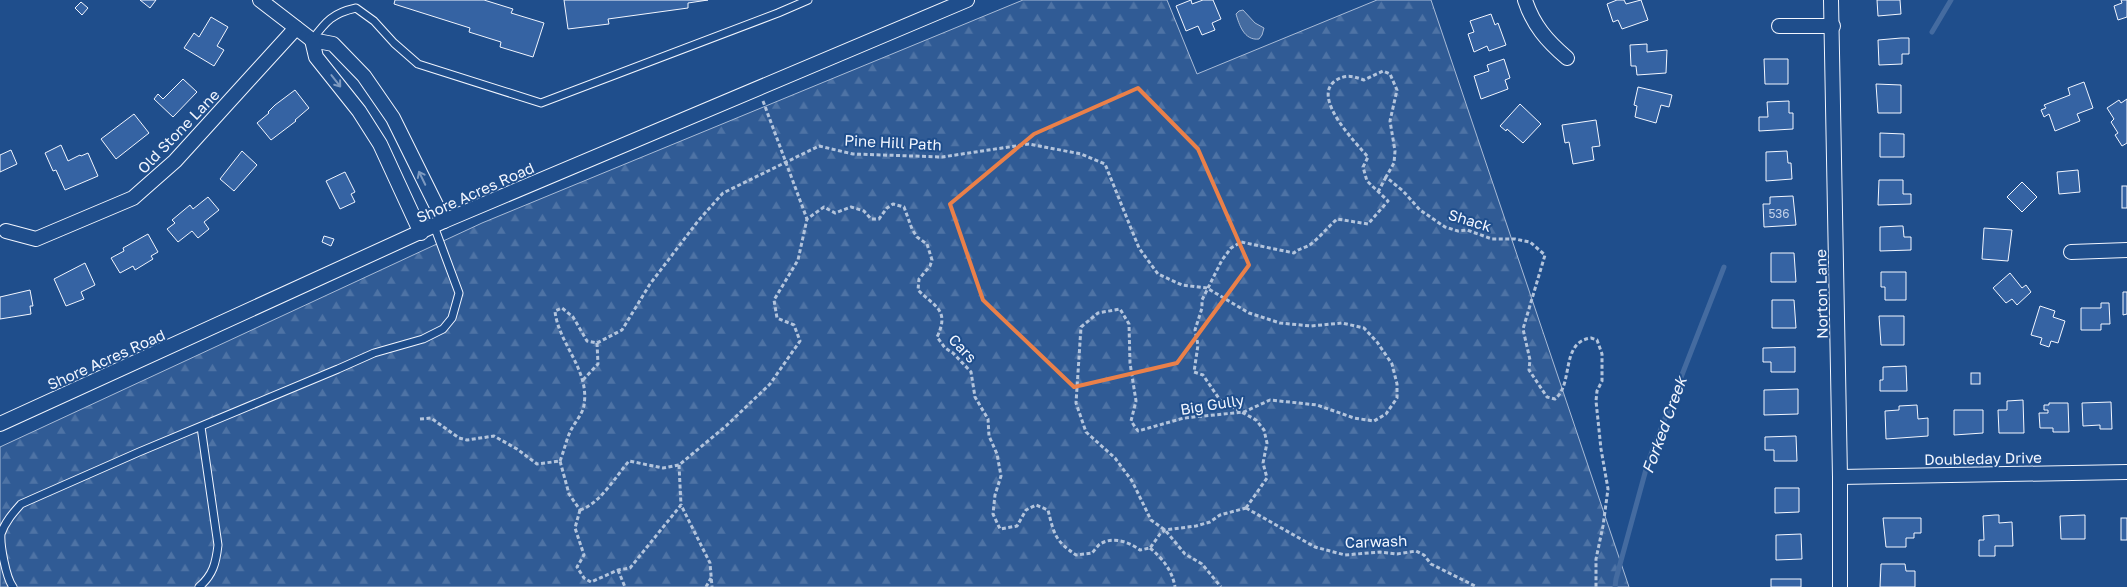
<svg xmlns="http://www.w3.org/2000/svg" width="2127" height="587" font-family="'Golos Text',sans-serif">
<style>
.forest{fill:url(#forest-firs);stroke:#a8bbd7}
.water{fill:#446ba0;stroke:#a8bbd7}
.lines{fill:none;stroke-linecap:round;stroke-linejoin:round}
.stream{stroke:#446ba0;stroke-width:5}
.building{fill:#3563a3;stroke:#f2f6ff}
.lane-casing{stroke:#f2f6ff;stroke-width:9}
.street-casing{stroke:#f2f6ff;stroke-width:16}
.path{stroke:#b3c4dc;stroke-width:3;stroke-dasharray:4 2.5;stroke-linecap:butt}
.lane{stroke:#1f4e8c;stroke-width:7}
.street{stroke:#1f4e8c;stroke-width:14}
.oneway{stroke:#7e9ac0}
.marked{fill:none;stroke:#ea8049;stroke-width:4;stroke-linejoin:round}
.labels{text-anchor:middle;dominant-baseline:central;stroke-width:4;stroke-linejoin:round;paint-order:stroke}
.number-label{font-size:12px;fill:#c3d1e8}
.street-label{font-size:15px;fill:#f2f6ff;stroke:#1f4e8c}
.water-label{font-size:16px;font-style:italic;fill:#f2f6ff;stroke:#1f4e8c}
</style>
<defs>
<pattern id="forest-firs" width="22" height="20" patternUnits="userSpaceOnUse" patternTransform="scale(1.25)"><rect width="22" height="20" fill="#305b95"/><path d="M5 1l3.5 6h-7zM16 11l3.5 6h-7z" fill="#4e73a5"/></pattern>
</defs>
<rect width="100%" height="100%" fill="#1f4e8c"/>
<polygon class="forest" points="1023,0 1167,0 1197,74 1377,0 1431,0 1629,587 0,587 0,447 482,223"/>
<path class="water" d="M1243,10L1255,23L1264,28L1262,35L1259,39C1244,41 1239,24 1236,14L1239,11Z"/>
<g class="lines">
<g class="stream">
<polyline points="1932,32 1951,0"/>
<polyline points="1615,587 1616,579 1648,462 1724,267"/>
</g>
</g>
<g class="building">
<polygon points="140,0 156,0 150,8"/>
<polygon points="395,0 484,0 513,9 511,13 544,23 533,57 500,47 501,42 469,32 470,28 394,4"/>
<polygon points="564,0 708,0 688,3 688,8 608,19 609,24 568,29"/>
<polygon points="1191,0 1192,4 1203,0 1213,0 1221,19 1212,23 1215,30 1202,35 1198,26 1186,31 1176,6"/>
<polygon points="1617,0 1624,0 1626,4 1641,0 1648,20 1622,29 1618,20 1613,22 1607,4"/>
<polygon points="1877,0 1900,0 1901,14 1878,16"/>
<polygon points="2121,0 2127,0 2127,17 2118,20 2114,6 2122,3"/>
<polygon points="81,2 88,8 82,15 75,8"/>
<polygon points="1491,14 1495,25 1498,23 1506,45 1489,51 1487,46 1474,52 1468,34 1474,32 1470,21"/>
<polygon points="211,17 228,27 217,46 224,50 214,66 184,48 194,33 199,37"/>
<polygon points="1901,38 1909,38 1909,54 1902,54 1902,64 1879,65 1878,40"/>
<polygon points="1647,44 1647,52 1667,50 1666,73 1637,75 1636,66 1631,66 1630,45"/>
<polygon points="1504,59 1510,78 1505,80 1508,89 1481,99 1474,76 1489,71 1487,65"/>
<polygon points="1764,59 1788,59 1788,84 1765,84"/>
<polygon points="183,79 197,92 173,117 154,99 158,94 163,99"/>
<polygon points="2084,82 2093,108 2077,114 2080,121 2055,131 2049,114 2044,117 2041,110 2046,108 2044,105 2070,95 2068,88"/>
<polygon points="1876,84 1901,85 1901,113 1878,113"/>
<polygon points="1638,87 1672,95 1669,107 1661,105 1656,123 1635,117 1637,106 1634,105"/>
<polygon points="295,90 309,108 295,120 296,121 271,140 257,123 269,113 268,112 275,105"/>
<polygon points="2127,99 2127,143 2122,146 2115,135 2118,133 2111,122 2114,119 2107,108 2119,100 2121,103"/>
<polygon points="1789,101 1789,113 1793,113 1793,129 1759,131 1759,117 1768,117 1767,102"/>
<polygon points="1520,104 1541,124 1523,143 1507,129 1506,131 1500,126"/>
<polygon points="134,114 149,133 116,159 101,139"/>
<polygon points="1596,120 1600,146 1592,147 1594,160 1573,164 1569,142 1565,143 1562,125"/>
<polygon points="1880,133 1904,134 1904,157 1880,157"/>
<polygon points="61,145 68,161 80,155 81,156 88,153 98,176 65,190 56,170 53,171 45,153"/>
<polygon points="11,150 17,164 0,172 0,155"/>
<polygon points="242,151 257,165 234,191 220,179"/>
<polygon points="1787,151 1788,163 1791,163 1792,179 1766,181 1766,152"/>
<polygon points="2078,170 2080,192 2059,194 2057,172"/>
<polygon points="345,172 355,192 351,194 355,202 340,209 326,181"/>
<polygon points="1879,180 1903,180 1903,194 1911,194 1911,204 1878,205"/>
<polygon points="2022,182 2037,197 2022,212 2007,197"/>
<rect x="2122" y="186" width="5" height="22"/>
<polygon points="1793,196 1796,225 1764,227 1763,204 1770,204 1770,197"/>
<polygon points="208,197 219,210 204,222 209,229 198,238 192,231 178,242 167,229 175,223 172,220 190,205 193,209"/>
<polygon points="1900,226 1903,226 1904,237 1911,237 1911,250 1880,251 1880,227"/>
<polygon points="1984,228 2012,230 2008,261 1982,259"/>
<polygon points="148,234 158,252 151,256 153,259 135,270 133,266 120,273 111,258 124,251 123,248"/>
<polygon points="324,236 334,239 331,246 322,242"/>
<polygon points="1771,253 1794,253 1796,282 1771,282"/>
<polygon points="85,263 95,285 81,292 84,299 66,306 54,279"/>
<polygon points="1881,272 1906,272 1906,300 1885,300 1885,287 1881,287"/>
<polygon points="2010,273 2022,288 2026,285 2031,292 2017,305 2012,299 2006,303 1993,288"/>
<polygon points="30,290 33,306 30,306 31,314 0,319 0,297"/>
<polygon points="2123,292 2127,292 2127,314 2123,315"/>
<polygon points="1772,300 1794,300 1796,328 1772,328"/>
<polygon points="2101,303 2109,303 2110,324 2101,324 2101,330 2081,330 2081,308 2101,308"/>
<polygon points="2040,306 2055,311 2053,317 2065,321 2058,343 2051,341 2049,347 2040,344 2042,338 2031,335"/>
<polygon points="1879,316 1904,316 1904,345 1881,345"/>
<polygon points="1795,347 1795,372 1771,372 1771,362 1763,362 1763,348"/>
<polygon points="1906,366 1907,391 1880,391 1880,380 1883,380 1883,367"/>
<rect x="1971" y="373" width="9" height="11"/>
<polygon points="1798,389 1798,414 1764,415 1764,390"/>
<polygon points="2023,400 2024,433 1999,433 1998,410 2007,410 2007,401"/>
<polygon points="2111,402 2112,429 2100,429 2100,425 2083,426 2082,403"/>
<polygon points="2049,403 2068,403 2069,432 2053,432 2053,428 2040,428 2039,413 2048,413 2048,410 2044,410 2044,405 2049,405"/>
<polygon points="1917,405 1918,419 1928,418 1928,436 1886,439 1885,411 1899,410 1899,406"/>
<polygon points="1954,410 1983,410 1983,433 1954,435"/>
<polygon points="1796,436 1797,461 1774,461 1774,450 1765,450 1765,437"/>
<polygon points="1775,488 1799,488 1799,512 1775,513"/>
<polygon points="1995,515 1999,515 1999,523 2012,522 2013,546 1995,546 1995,556 1979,556 1979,540 1984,540 1983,516"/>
<polygon points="2085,515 2085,539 2061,539 2060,516"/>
<polygon points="1883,518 1921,518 1921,533 1914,533 1914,538 1906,538 1906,547 1886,547"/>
<rect x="2121" y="518" width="6" height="22"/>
<polygon points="1801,534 1802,559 1776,560 1776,535"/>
<polygon points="1881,564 1905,564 1906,571 1915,571 1915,587 1880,587"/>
<rect x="1771" y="579" width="30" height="8"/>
</g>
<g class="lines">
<g class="lane-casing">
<g id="lane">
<path d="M312,40C326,21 333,13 356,8L374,21L394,43L418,64L541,103L778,13L808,0"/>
<path d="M13,587C6,578 0,545 1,534C5,522 13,513 21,504L139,452L338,369L374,353L423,339L443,329L452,318L459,293L434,226"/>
<path d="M199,587C213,575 216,563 218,545L201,427"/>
</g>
</g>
<g class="street-casing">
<g id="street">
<polyline points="260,0 312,40 333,44 364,76 393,118 444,221"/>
<path d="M1525,0C1533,25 1547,41 1567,58"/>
<polyline points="1831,0 1840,477 1840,587"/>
<polyline points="1779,26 1833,26"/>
<polyline points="312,40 316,57 359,111 380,144 421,233"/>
<polyline points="6,231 36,239 133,198 175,161 296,28"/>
<polyline points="2071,252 2127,250"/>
<polyline points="0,424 444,221 967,0"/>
<polyline points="1840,477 2127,472"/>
</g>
</g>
<g class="path">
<polyline points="763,101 807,219"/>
<polyline points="1378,192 1386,177"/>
<polyline points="583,380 598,364 597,343"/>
<polyline points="420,419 431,418 459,438 467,440 494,436 517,449 537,464 560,461 569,494 580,510"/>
<path d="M560,461C564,451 566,441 570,432C574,423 583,414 584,405C590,370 558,343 555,311L562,308L573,317L587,341L597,343L622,330L650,284L698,221L723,193L819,146L853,154L942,157L1029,144L1081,154L1105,164L1139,248L1158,274L1182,285L1207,288L1249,313L1280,323L1311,326L1342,323L1364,328L1377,342L1392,364L1397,384V398L1386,414L1374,421L1354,418L1317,405L1270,400L1244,412L1184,418L1138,431L1131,421L1136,401L1130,363L1129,324L1120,309L1098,313L1081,327L1076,403L1086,432L1115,458L1132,481L1151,520L1165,530L1185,554L1202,564L1221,587"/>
<polyline points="679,465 681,505"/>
<path d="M1246,508L1267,478L1263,463L1267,443L1264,430L1256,420L1220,400L1203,375L1194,372L1198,345L1195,330L1202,308V300L1222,260L1231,248L1241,242L1294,253C1299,248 1306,248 1311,244C1320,237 1328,227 1337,219L1368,224L1388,201L1367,181L1363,167L1368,157C1357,144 1311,98 1335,81C1345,74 1353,76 1364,80L1383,71L1390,74L1397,90L1390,121L1395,151L1394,163L1386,177L1403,191L1420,210L1445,227L1458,231L1467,230L1492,239H1515L1530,242L1545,255L1523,329L1530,360L1529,370L1547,397L1555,399C1574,384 1560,342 1591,338L1597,340L1602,354V381L1597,391L1596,401L1601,449L1608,489L1603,526L1596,559V587"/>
<polyline points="1246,508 1315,547 1345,555 1380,552 1397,554 1416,551 1424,555 1431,564 1477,587"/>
<path d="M580,510C600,504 616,476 629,461L663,468L679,465L726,426L770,384L800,341L794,325L777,318L774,300L798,260L807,219L824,207L835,213L851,207L864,211L871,219H879L887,208L893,204L904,207L912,229L917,237L927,244L932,260L930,266L919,279L918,290C935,307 950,310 937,337L945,348L953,353L971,372L975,397L988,419L989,436L997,454L1001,476L995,495L993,514L1000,529L1017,526L1026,510L1036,505L1048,510C1054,534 1055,541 1076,555L1092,553C1094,551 1098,545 1100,544C1113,536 1129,542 1140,550L1150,548L1160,534L1165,530L1196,526L1210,522L1220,515L1246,508"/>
<polyline points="580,510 575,528 584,555 577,567 584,578 591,582 618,570 630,568 681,505 710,563 712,587"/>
<path d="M1150,548C1163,559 1172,570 1175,587"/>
<polyline points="618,570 625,587"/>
<polyline points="706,587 711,578"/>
</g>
<use href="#lane" class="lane"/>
<use href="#street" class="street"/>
</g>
<defs><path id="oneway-shaft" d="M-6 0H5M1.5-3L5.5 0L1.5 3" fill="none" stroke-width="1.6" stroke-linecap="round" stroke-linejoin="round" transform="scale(1.25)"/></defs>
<g class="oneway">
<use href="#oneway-shaft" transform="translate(336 81) rotate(52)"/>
<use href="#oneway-shaft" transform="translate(422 178) rotate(-116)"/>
</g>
<path class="marked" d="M1138,88L1198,149L1249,265L1177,363L1074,387L983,300L950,204L1034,134Z"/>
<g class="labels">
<g class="number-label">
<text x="1779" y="213">536</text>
</g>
<g class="street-label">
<text transform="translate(178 131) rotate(-46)">Old Stone Lane</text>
<text transform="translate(893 142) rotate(3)">Pine Hill Path</text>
<text transform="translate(475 192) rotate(-24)">Shore Acres Road</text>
<text transform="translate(1470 220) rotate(17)">Shack</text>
<text transform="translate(1821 294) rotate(-91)">Norton Lane</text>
<text transform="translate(963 348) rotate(46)">Cars</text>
<text transform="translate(106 359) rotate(-24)">Shore Acres Road</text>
<text transform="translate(1212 404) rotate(-9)">Big Gully</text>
<text transform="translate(1983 458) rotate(-1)">Doubleday Drive</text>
<text transform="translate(1376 541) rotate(-2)">Carwash</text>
</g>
<g class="water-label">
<text transform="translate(1664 425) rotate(-70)">Forked Creek</text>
</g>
</g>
</svg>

######

What the task requires ::
Please go through the data above and copy each line that has the word "labels".

Response for this exercise ::
.labels{text-anchor:middle;dominant-baseline:central;stroke-width:4;stroke-linejoin:round;paint-order:stroke}
<g class="labels">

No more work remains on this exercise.